> SO GEHT'S: Schreib das Material unten als Markdown-Tabelle um, mit den Spalten „Nr.“ für die fortlaufende Zeilennummer und „Zeile“ für den Zeileninhalt, und lass dabei Leerzeilen weg. Die Bilder gehören nicht in die Antwort.

> DAS MATERIAL:

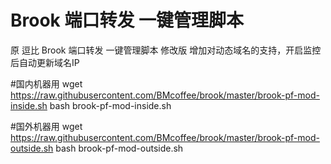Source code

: # Brook 端口转发 一键管理脚本
原 逗比 Brook 端口转发 一键管理脚本 修改版
增加对动态域名的支持，开启监控后自动更新域名IP


#国内机器用
wget https://raw.githubusercontent.com/BMcoffee/brook/master/brook-pf-mod-inside.sh
bash brook-pf-mod-inside.sh


#国外机器用
wget https://raw.githubusercontent.com/BMcoffee/brook/master/brook-pf-mod-outside.sh
bash brook-pf-mod-outside.sh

> DEINE ANTWORT:
| Nr. | Zeile |
|---|---|
| 1 | Source code |
| 2 | : # Brook 端口转发 一键管理脚本 |
| 3 | 原 逗比 Brook 端口转发 一键管理脚本 修改版 |
| 4 | 增加对动态域名的支持，开启监控后自动更新域名IP |
| 5 | #国内机器用 |
| 6 | wget https://raw.githubusercontent.com/BMcoffee/brook/master/brook-pf-mod-inside.sh |
| 7 | bash brook-pf-mod-inside.sh |
| 8 | #国外机器用 |
| 9 | wget https://raw.githubusercontent.com/BMcoffee/brook/master/brook-pf-mod-outside.sh |
| 10 | bash brook-pf-mod-outside.sh |